LNK Sporta parks
- Interactive map of LNK Sporta parks
- Location: Lejupes iela 5, Riga, Latvia
- Coordinates: 56°54′29″N 24°09′18″E﻿ / ﻿56.908°N 24.155°E
- Capacity: 1,674

Construction
- Opened: August 9, 2022

Tenants
- RFS (2022–) Leevon PPK (2022–) Latvia women's national football team RFS Women (2024–)

Website
- lnksportaparks.lv

= LNK Sporta Parks =

Football stadium in Latvia

LNK Sporta parks (LNK Sports Park) is a football stadium and multi-sport complex located in Riga, Latvia. The stadium was built in 2022 and currently has 1,674 seats in total. It is the largest privately owned sports complex in Latvia and the country's 7th-largest football stadium by capacity. The stadium design incorporates a number of auxiliary facilities, including an additional five pitches, beach tennis and beach volleyball facilities, among others.

==Location==
LNK Sporta parks is located on the outskirts of eastern Riga at Lejupes iela 5 (Lejupe Street), on the left bank of the Daugava River in the neighbourhood of Katlakalns near the Southern Bridge. The location is next to the city limits of Riga, with the village of Valdlauči of Ķekava Parish, Ķekava Municipality bordering the sports complex.

==Facilities==
LNK is the largest private sports complex in Latvia, and the country's seventh-largest football stadium with a capacity of 1,700 seats.

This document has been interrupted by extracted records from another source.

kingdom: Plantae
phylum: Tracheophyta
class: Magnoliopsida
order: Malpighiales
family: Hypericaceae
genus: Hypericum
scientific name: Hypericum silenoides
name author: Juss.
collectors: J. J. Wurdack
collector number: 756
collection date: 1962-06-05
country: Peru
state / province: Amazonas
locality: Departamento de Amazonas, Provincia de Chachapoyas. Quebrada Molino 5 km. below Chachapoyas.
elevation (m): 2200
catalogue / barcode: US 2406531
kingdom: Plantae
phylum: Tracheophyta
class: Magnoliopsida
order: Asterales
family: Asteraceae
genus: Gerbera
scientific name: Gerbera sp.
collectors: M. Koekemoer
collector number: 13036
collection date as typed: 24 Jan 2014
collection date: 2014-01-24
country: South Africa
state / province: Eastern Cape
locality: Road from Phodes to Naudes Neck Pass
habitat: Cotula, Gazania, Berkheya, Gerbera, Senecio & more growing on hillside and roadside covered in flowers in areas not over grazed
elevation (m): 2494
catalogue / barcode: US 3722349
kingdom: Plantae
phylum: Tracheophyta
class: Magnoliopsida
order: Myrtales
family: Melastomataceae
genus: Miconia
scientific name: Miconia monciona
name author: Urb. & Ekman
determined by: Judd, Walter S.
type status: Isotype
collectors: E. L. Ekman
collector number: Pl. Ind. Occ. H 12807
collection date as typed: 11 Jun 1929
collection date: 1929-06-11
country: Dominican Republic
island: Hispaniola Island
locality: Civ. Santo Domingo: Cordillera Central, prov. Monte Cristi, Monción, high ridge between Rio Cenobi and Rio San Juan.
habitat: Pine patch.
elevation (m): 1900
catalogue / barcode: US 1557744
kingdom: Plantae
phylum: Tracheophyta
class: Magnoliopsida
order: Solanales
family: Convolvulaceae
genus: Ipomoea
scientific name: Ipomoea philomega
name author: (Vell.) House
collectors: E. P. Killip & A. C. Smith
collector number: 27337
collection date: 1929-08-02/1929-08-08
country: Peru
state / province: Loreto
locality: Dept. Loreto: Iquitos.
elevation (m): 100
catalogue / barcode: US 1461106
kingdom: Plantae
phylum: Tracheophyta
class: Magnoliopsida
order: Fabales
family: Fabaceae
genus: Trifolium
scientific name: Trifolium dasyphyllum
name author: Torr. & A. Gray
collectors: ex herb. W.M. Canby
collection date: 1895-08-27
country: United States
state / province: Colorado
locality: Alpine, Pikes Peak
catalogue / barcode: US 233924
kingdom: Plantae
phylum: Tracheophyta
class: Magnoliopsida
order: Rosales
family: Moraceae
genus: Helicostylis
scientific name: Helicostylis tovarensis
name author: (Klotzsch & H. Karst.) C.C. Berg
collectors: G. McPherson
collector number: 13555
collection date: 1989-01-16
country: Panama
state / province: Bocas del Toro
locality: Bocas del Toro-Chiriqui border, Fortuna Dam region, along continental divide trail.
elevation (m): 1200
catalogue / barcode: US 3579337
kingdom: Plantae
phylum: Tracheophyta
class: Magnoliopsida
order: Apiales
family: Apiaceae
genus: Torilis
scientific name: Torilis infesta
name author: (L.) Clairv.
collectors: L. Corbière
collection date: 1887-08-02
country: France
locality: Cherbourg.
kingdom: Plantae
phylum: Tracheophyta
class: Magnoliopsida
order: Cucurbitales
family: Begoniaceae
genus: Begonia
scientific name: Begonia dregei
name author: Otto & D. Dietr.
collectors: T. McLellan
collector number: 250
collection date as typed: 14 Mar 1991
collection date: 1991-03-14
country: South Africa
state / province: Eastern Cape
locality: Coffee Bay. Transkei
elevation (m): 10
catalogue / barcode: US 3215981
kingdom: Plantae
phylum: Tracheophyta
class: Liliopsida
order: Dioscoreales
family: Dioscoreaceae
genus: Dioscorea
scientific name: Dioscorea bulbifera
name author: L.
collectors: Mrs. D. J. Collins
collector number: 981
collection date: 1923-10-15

It has a total area of 65,000 m2 and encapsulates two natural grass pitches, both with an area of 16,448 m2, one full and three smaller artificial turf pitches with an area of 13,851 m2, a natural grass warmup pitch with an area of 1,350 m2, and, finally, two beach tennis/beach volleyball courts with an area of 678 m2 each.

In 2023, the Eastern stand of the stadium was rebuilt with a new permanent structure, replacing the previous modular mobile seating. Additionally, four lighting towers were installed to comply with the UEFA stadium requirements. Following this, the West stand was also similarly reconstructed, building a new structure that includes private lodges and is covered by a cantilever roof. The construction was completed in 2024.

==Use==
===General activities===
LNK Sporta parks is primarily used for hosting football matches. Since its opening in 2022, it has been the home stadium for the Latvian Higher League club RFS and Latvian Second League club Leevon PPK (a merger of Leevon Saldus and FK PPK/Betsafe), as well as a number of other teams at different levels of the league system (e.g. Latvian Third League team FK RSU of the Riga Stradiņš University), albeit on an irregular basis.

Additionally, the stadium is used for amateur events in beach tennis and beach volleyball, along with recreational use.

===Notable events===
On 2 October 2021, FIFA president Gianni Infantino paid a visit to Latvia, which involved meetings with Latvian Prime Minister Arturs Krišjānis Kariņš, Latvian Football Federation president Vadims Ļašenko, Virslīga and FK RFS representatives Māris Verpakovskis and Artemijs Mišins, among others, along with a visit to the LNK Sporta parks venue.

On 21 September 2022, UEFA president Aleksander Čeferin visited the LNK Sporta parks during a trip to Latvia, where he met with Ļašenko and FK RFS chairman Artjoms Milovs, discussing the future of sustainable football development in Latvia and the Baltic region.

On 17 July 2023, the first national team match was played in the complex, where Latvia women's national football team played a 1-1 draw against Azerbaijan women's national football team.